Copy the entries word for word, starting at the line that contains "True or false: the" and ending at the last of the entries. Leave the pictures out of your copy.
(EXTRACTED RECORDS)
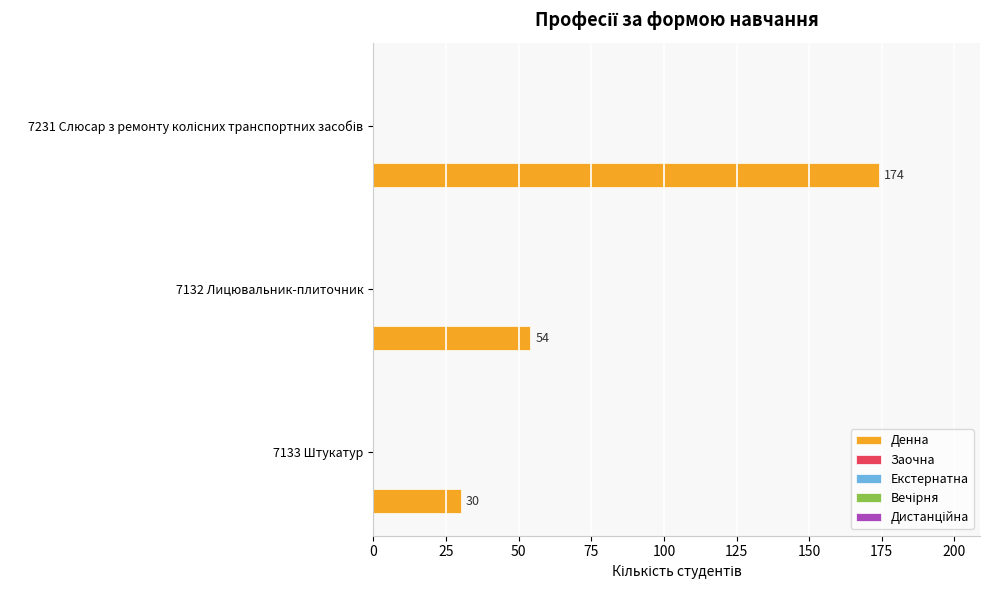

What is the difference between the second highest and minimum values?

24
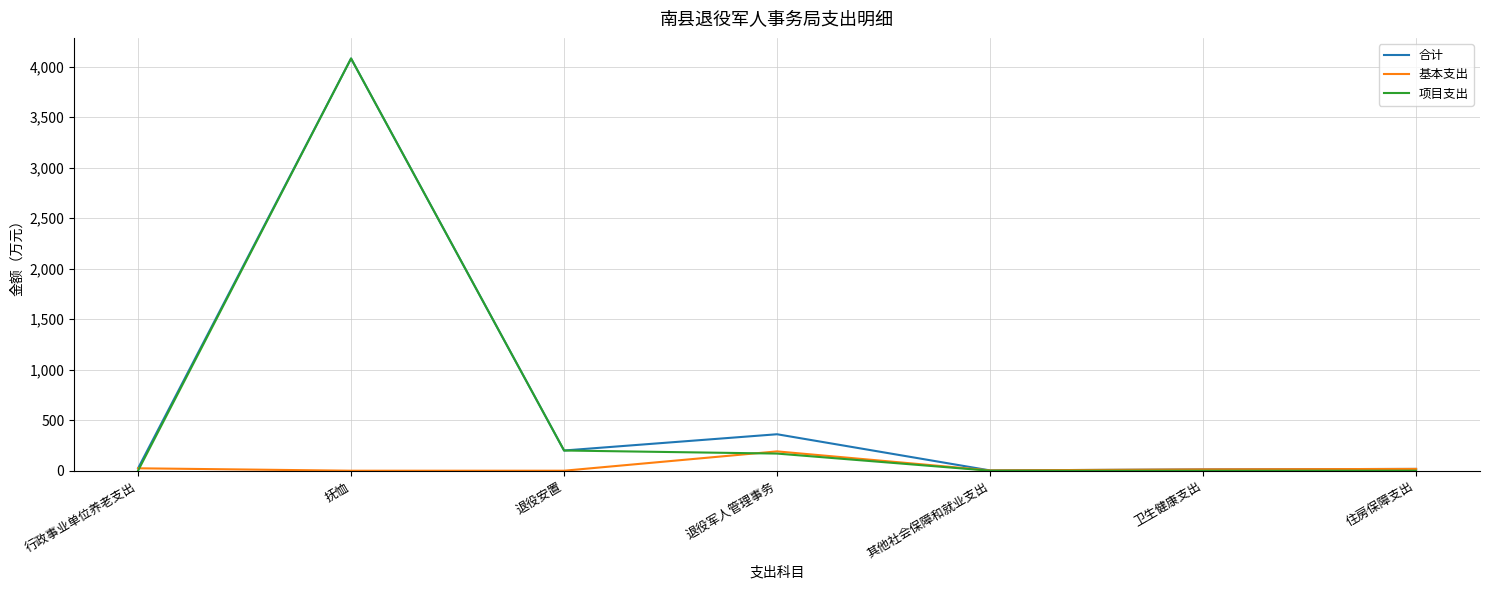

Is this an area chart (filled region under the line)?

No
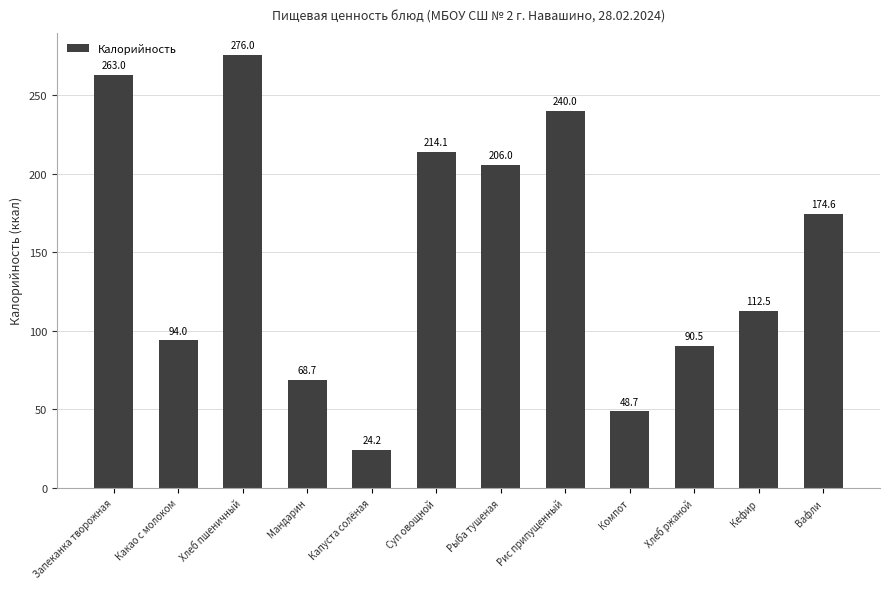

True or false: the data shows 263.0 at Запеканка творожная.

True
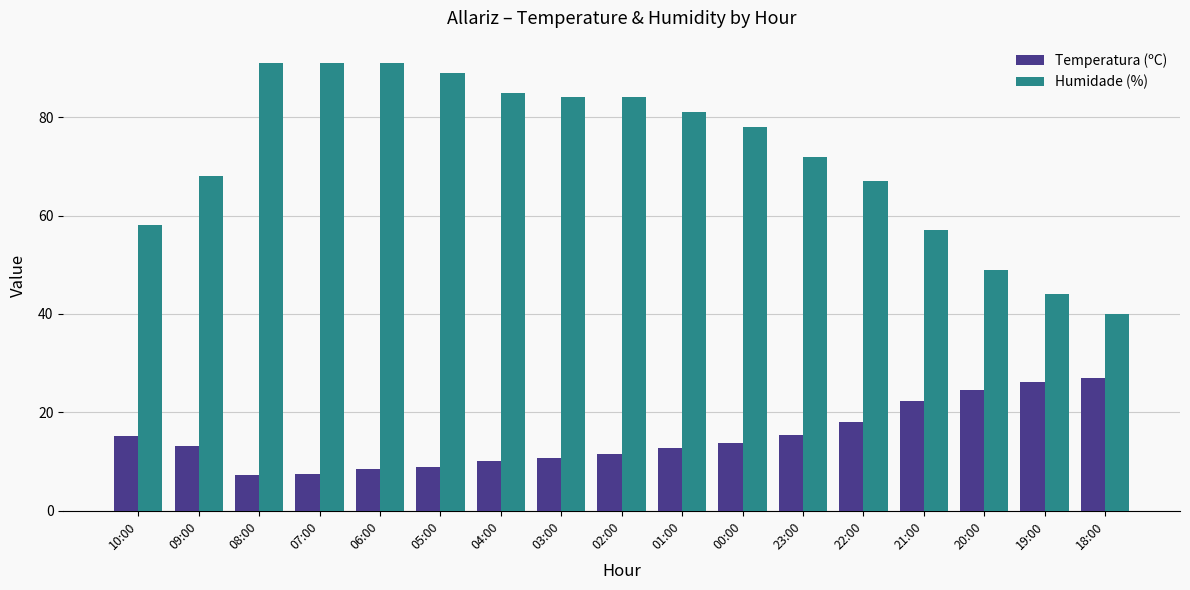

What is the spread (max minus min) of values at 00:00?

64.2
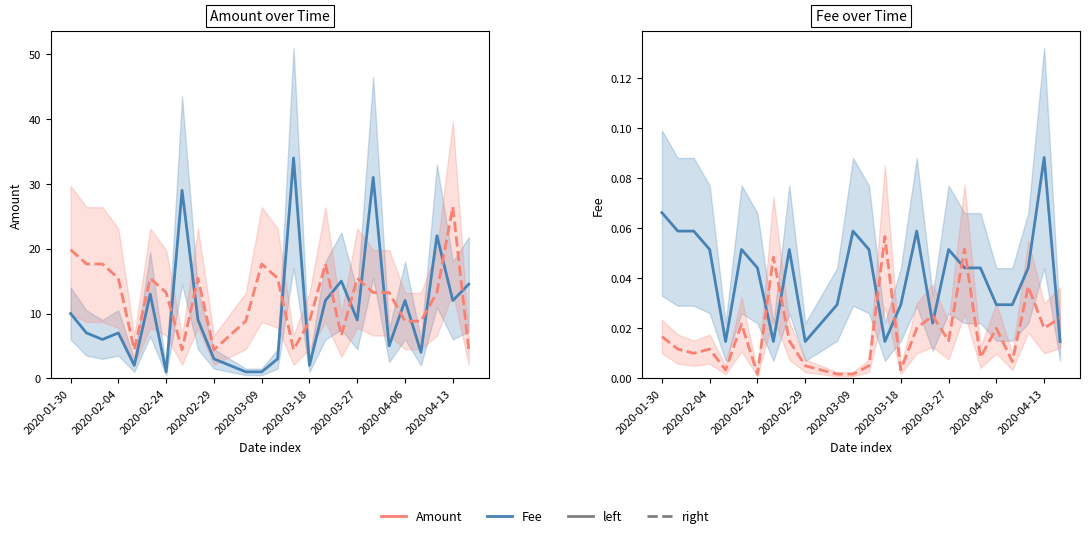

Is the value of Fee (left) at 2020-03-09 greater than the value of Amount (left) at 10?

No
(End EXTRACTED RECORDS)
REPLY:
True or false: the data shows 263.0 at Запеканка творожная.

True

What is the spread (max minus min) of values at 00:00?

64.2

Is the value of Fee (left) at 2020-03-09 greater than the value of Amount (left) at 10?

No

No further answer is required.